With stern reserve and newfound respect for Mr. Edison, they still caught the next car home.

Lovely Mount Kalmia

A little bird sent us the above holiday card, issued from the magical Mount Kalmia seven years before the estate, overlooking the Sunset Strip, was the site of an especially seedy real estate scam. Somehow we doubt Johnny Depp has managed to preserve the landscaping…

Do Not Mess with a Woodman

April 26, 1907
Los Angeles

Thomas Cash, State Deputy Treasurer of the Woodmen of the World, was sleeping in his room at 852 Stephenson Avenue early this morning when awakened by a rustling in his adjoining office. Cash armed himself with what was nearest—a sturdy shoe—and advanced on the burglar, who fled, but Cash gave chase. Cornering the housebreaker at the end of the hall, Cash dealt a fearsome blow to the intruder’s face with his shoe. From there they grappled and struggled and rolled onto the rear porch, where the burglar made a wild leap sixteen feet into the back yard and, after having to clamber over a barbed-wire topped fence, disappeared. As a relic of the desperate battle, Cash has the collar and shirt front of the burglar. Other than that, Cash came away without so much as a scratch.

Whither Our Useful Friends, the Corpses?

April 23, 1907
Los Angeles
 
Traffic in the Dead was the topic before the Board of Supervisors today.  There is a “disgraceful scrabble for bodies,” stated Supervisor Alexander, chairman of the County Hospital Committee.  Supervisor Patterson remarked as well that “the officials of the institutions where these poor unfortunates die are simply hounded for the bodies.”  It seems that while forty-six cadavers of unclaimed indigents were, in March alone, distributed among the the likes of the Los Angeles College of Osteopathy, Pacific College of Osteopathy, USC and the College of Physicians, there was still a shortage, despite the contention of A. B. Shaw of Los Angeles College of Osteopathy that “the death rate at the County Hospital is much in excess of any proper need of all the medical schools of this county.”  In the interest of rational cadaver distribution (especially one carried out in more seemly a manner), permits shall now henceforth be issued to those qualified Angelenos who, in the interest of anatomical research, approach poor houses, public hospitals, county jails, State prisons and undertakers for pickings.

Exercise tasks
a) Render this sentence from the Los Angeles news excerpt in Spanish: "Other than that, Cash came away without so much as a scratch."
b) Rewrite the part of the Los Angeles news excerpt starting with "Thomas Cash, State" and going on through "Friends, the Corpses?", substituting "boot" for each "shoe".
c) Pick up the Los Angeles news excerpt after its final sentence and keep writing.

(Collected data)
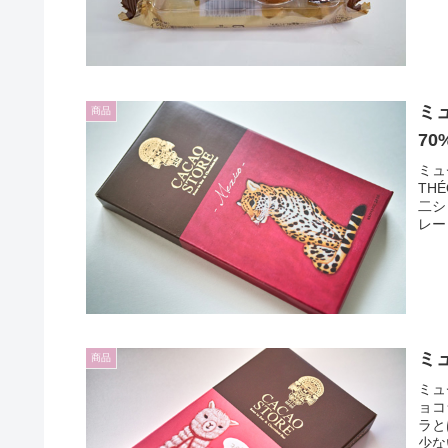
ミ
商品
70
ミュ
TH
二シ
レー
ミ
商品
ミュ
ョコ
ラと
少な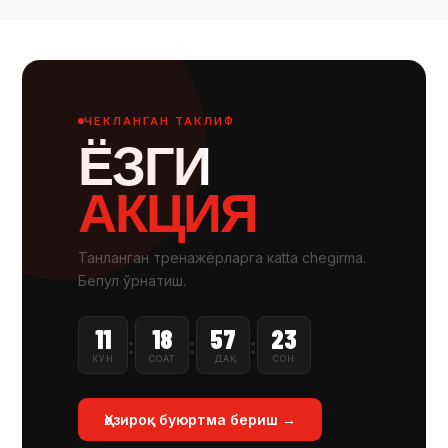
ЧЕКЛАНГАН ТАКЛИФ
ЁЗГИ
АКЦИЯ
Танланган тренажёрларга кatta chegirma.
Бепул ўрнатиш.
11
18
57
22
:
:
:
КУН
СОАТ
ДАҚ
СОН
Ҳозироқ буюртма бериш →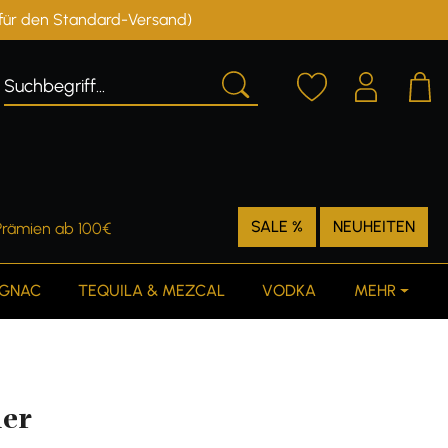
r für den Standard-Versand)
Deutschland
Österreich
SALE %
NEUHEITEN
Prämien ab 100€
GNAC
TEQUILA & MEZCAL
VODKA
MEHR
ier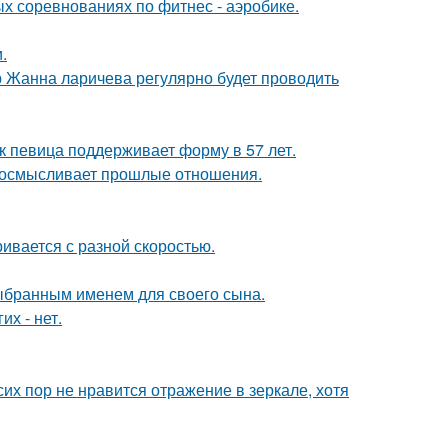
ых соревнованиях по фитнес - аэробике.
.
 Жанна ларичева регулярно будет проводить
ак певица поддерживает форму в 57 лет.
реосмысливает прошлые отношения.
ивается с разной скоростью.
выбранным именем для своего сына.
их - нет.
их пор не нравится отражение в зеркале, хотя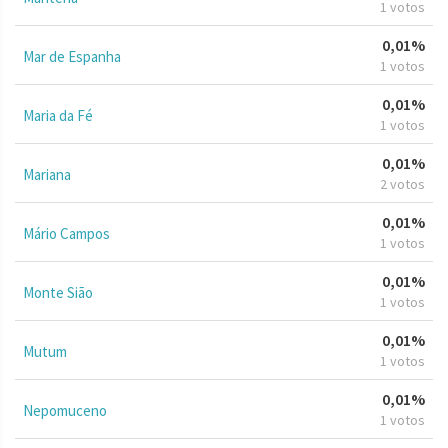
1 votos
0,01%
Mar de Espanha
1 votos
0,01%
Maria da Fé
1 votos
0,01%
Mariana
2 votos
0,01%
Mário Campos
1 votos
0,01%
Monte Sião
1 votos
0,01%
Mutum
1 votos
0,01%
Nepomuceno
1 votos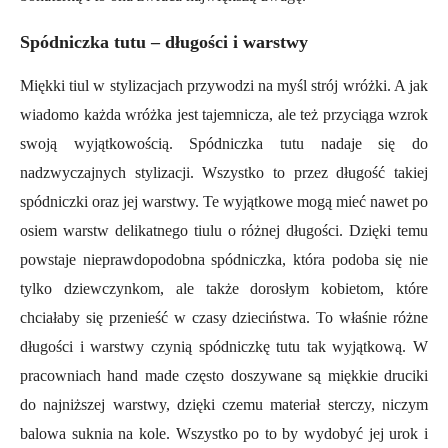
Spódniczka tutu – długości i warstwy
Miękki tiul w stylizacjach przywodzi na myśl strój wróżki. A jak
wiadomo każda wróżka jest tajemnicza, ale też przyciąga wzrok
swoją wyjątkowością. Spódniczka tutu nadaje się do
nadzwyczajnych stylizacji. Wszystko to przez długość takiej
spódniczki oraz jej warstwy. Te wyjątkowe mogą mieć nawet po
osiem warstw delikatnego tiulu o różnej długości. Dzięki temu
powstaje nieprawdopodobna spódniczka, która podoba się nie
tylko dziewczynkom, ale także dorosłym kobietom, które
chciałaby się przenieść w czasy dzieciństwa. To właśnie różne
długości i warstwy czynią spódniczkę tutu tak wyjątkową. W
pracowniach hand made często doszywane są miękkie druciki
do najniższej warstwy, dzięki czemu materiał sterczy, niczym
balowa suknia na kole. Wszystko po to by wydobyć jej urok i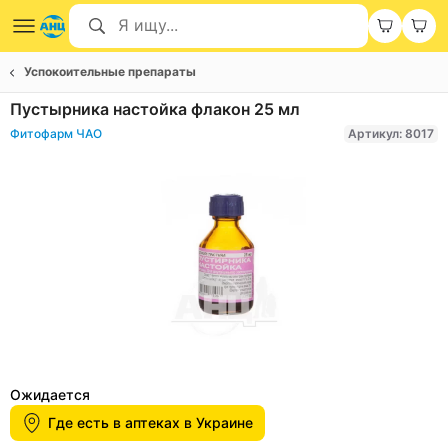
Успокоительные препараты
Пустырника настойка флакон 25 мл
Фитофарм ЧАО
Артикул: 8017
Item
1
Ожидается
of
Где есть в аптеках в Украине
1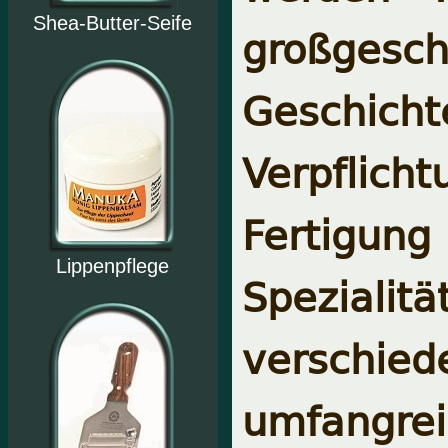
Shea-Butter-Seife
großges
Geschic
Verpflic
Fertigung
Lippenpflege
Spezialitä
verschie
umfangre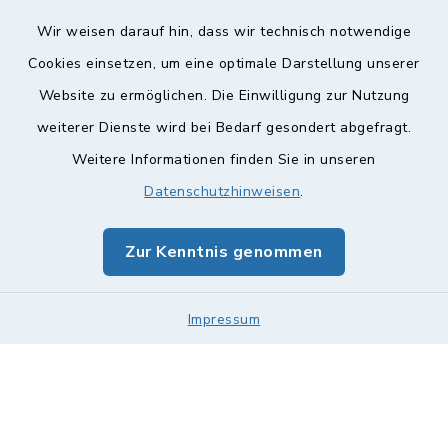
Wir weisen darauf hin, dass wir technisch notwendige
Cookies einsetzen, um eine optimale Darstellung unserer
Website zu ermöglichen. Die Einwilligung zur Nutzung
Kontakt
weiterer Dienste wird bei Bedarf gesondert abgefragt.
Weitere Informationen finden Sie in unseren
Barrierefreiheit
Datenschutzhinweisen
.
Datenschutz
Zur Kenntnis genommen
Impressum
Impressum
Sitemap
Cookie-Einstellungen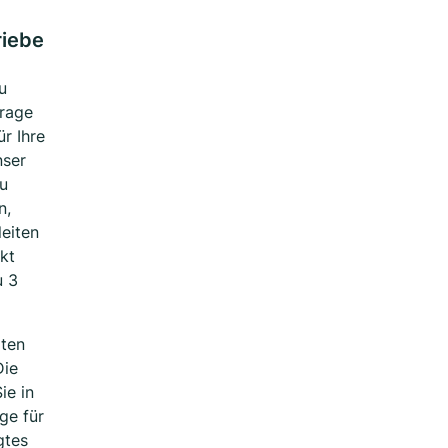
riebe
u
frage
r Ihre
nser
zu
n,
leiten
kt
u 3
iten
Die
ie in
ge für
gtes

Numbered answers
a) Aparte de eso, Cash salió sin siquiera un rasguño.

b)
Thomas Cash, State Deputy Treasurer of the Woodmen of the World, was sleeping in his room at 852 Stephenson Avenue early this morning when awakened by a rustling in his adjoining office. Cash armed himself with what was nearest—a sturdy boot—and advanced on the burglar, who fled, but Cash gave chase. Cornering the housebreaker at the end of the hall, Cash dealt a fearsome blow to the intruder’s face with his boot. From there they grappled and struggled and rolled onto the rear porch, where the burglar made a wild leap sixteen feet into the back yard and, after having to clamber over a barbed-wire topped fence, disappeared. As a relic of the desperate battle, Cash has the collar and shirt front of the burglar. Other than that, Cash came away without so much as a scratch.

Whither Our Useful Friends, the Corpses?

c)
Dogs and Whisky: Saviors of Man

April 21, 1907
Newhall
 
Mr. Lorenzo La Frank was working on his ranch in Newhall when attacked and bitten by a rattlesnake, which leaped and fastened itself upon his back, twisting itself around his suspenders.  But La Frank’s brave and faithful dog leapt as well, tearing the snake from his master.  La Frank was admitted to County Hospital with a thinning of the blood, a condition peculiar and particular to a rattler’s bite.  Given as bethinned blood soaks through the walls of vessels, ending up in the lungs, La Frank is being administered copious whisky to combat the pneumonia he has subsequently contracted.    La Frank is expected to recover in full.

Strange Recluse Spied in Santa Anita Canyon

April 19, 1907
north of Monrovia

It seems the rumors are true: there really is a wild man living in the remote reaches of Big Santa Anita Canyon! He was seen this week by two brave boys from Monrovia, Charles Crandall and Sherman Black, who climbed high into the hills, past the old Sturtevant camp, to the West Fork, then about two miles above Clam Shell Canon. It was there they encountered the living myth.

The wild man has long been rumored to live in the caves high above civilization, and to be insane. The creature the Monrovians spied was old and yellow skinned, with long claws on his hands, a wild beard and stooped figure. He was surprised in the doorway of his rude dwelling, a windowless concrete hut with live oak rafters, but slammed the door when they attempted to make conversation.

The young men of Monrovia are not to be so easily snubbed. Even now, an exploration party is being assembled, with the intention of learning more about what makes the wild man tick.